In our institution, only minor LLR was performed in the early phase. The 65th case of LLR was the first LMH, and it was performed because the earlier cases were considered to have provided sufficient experiences with LLR. Subsequently, a total of 44 LMHs were performed. The surgical results were compared between the first and second halves. First, the CUSUM for morbidity showed similar outcomes, and the morbidity rate was equivalent between the two groups; we believe that this is the most important point to be considered with respect to a relatively new surgical procedure. The surgical time was slightly shorter, and the estimated blood loss was significantly less in the second half. Therefore, based on the results of past articles and of the present study, 60 minor LLR experiences in a team environment provide adequate experience before adoption of LMH as a standard procedure. There are several factors critical to the successful adoption of LMH: not only minor LLR experiences, but also basic skills of laparoscopic surgery; a correct comprehension of the liver anatomy; and experiences of major hepatectomy by open laparotomy or by the hybrid technique. The application of all of these factors is challenging; thus, the suggestion to experience 60 minor LLR before adopting LMH as a standard procedure is intended as a rough guideline.

In multivariate analyses, major hepatectomy, multiple hepatectomies during a surgery, and platelet count ≤100 × 109/L were significantly high-risk factors for postoperative morbidity, but the period was not. These data supported the idea that extending the indications for LMH should be performed with great care; sufficient experiences with minor LLR are needed before this step can be taken.

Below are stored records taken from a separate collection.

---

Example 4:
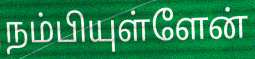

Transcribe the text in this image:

நம்பியுள்ளேன்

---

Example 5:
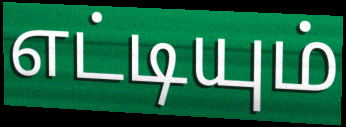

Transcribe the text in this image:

எட்டியும்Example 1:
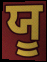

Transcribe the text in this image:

ਯੂ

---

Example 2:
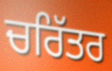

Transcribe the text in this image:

ਚਰਿੱਤਰ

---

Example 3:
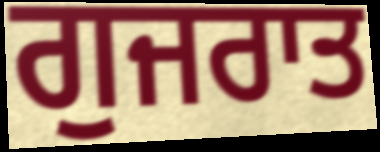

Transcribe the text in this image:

ਗੁਜਰਾਤ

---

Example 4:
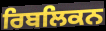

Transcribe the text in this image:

ਰਿਬਲਿਕਨ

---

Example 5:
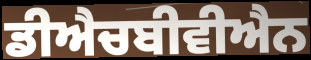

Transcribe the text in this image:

ਡੀਐਚਬੀਵੀਐਨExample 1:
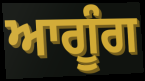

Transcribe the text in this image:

ਆਗੂੰਗ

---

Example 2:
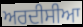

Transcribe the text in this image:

ਅਰਦੀਸੀਆ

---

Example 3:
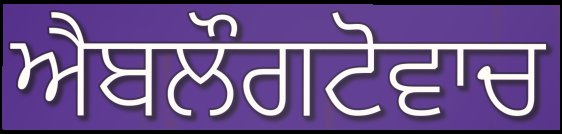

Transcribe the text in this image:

ਐਬਲੌਗਟੋਵਾਚ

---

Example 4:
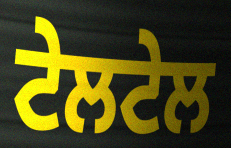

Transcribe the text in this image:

ਟੇਲਟੇਲ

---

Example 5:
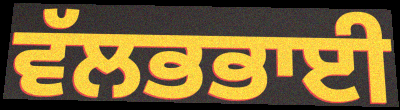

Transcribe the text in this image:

ਵੱਲਭਭਾਈ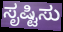
ಸೃಷ್ಟಿಸು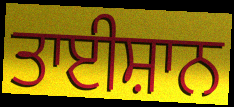
ਤਾਈਸ਼ਾਨ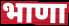
भाणाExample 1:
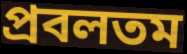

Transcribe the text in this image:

প্রবলতম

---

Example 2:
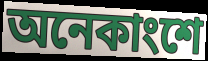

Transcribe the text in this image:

অনেকাংশে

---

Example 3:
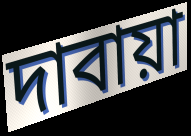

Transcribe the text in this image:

দাবায়া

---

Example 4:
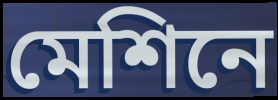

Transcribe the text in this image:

মেশিনে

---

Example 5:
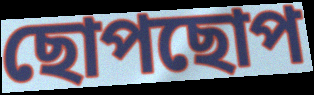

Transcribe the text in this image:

ছোপছোপ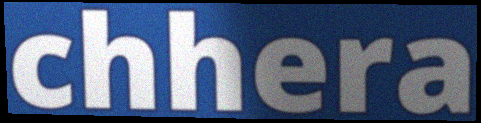
chhera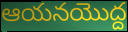
ఆయనయొద్దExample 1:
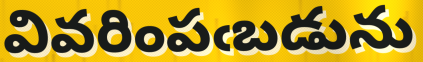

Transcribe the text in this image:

వివరింపఁబడును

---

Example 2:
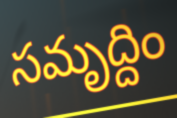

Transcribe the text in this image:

సమృద్దిం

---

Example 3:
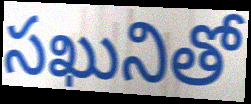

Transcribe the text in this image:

సఖునితో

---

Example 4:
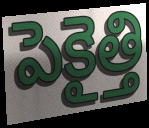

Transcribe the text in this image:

పెకైత్తి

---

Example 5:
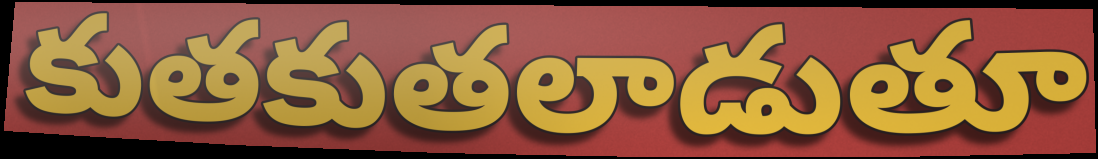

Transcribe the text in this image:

కుతకుతలాడుతూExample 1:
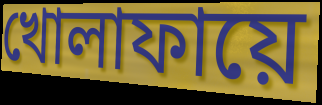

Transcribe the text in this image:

The main question posed by this study was thus: Is a number of 60 minor LLRs a necessary and sufficient learning curve for advancing to LMH? We demonstrated that LMH was able to be safely introduced after the experience of 60 minor LLRs. However, the answer may change according to the characteristics of each operative team, so the number of 60 should be considered as a guideline only. Further larger-scale studies will be required in order to confirm our findings.